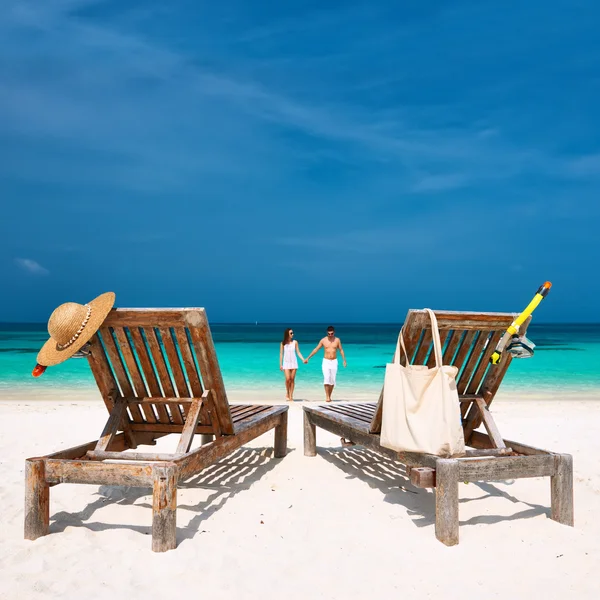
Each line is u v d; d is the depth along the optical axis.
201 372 4.39
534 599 2.99
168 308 4.09
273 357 25.73
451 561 3.45
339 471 5.62
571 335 74.25
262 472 5.58
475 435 5.08
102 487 4.95
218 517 4.23
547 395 13.34
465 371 4.80
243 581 3.18
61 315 4.13
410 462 4.21
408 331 4.19
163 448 6.68
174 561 3.41
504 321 4.39
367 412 5.88
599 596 3.02
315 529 4.00
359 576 3.26
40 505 3.76
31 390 13.31
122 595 3.00
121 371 4.62
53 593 3.02
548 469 4.07
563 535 3.86
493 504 4.57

··········

Every entry above needs to be duplicated exactly, without its images.

Each line is u v d; d is the depth along the optical axis.
201 372 4.39
534 599 2.99
168 308 4.09
273 357 25.73
451 561 3.45
339 471 5.62
571 335 74.25
262 472 5.58
475 435 5.08
102 487 4.95
218 517 4.23
547 395 13.34
465 371 4.80
243 581 3.18
61 315 4.13
410 462 4.21
408 331 4.19
163 448 6.68
174 561 3.41
504 321 4.39
367 412 5.88
599 596 3.02
315 529 4.00
359 576 3.26
40 505 3.76
31 390 13.31
122 595 3.00
121 371 4.62
53 593 3.02
548 469 4.07
563 535 3.86
493 504 4.57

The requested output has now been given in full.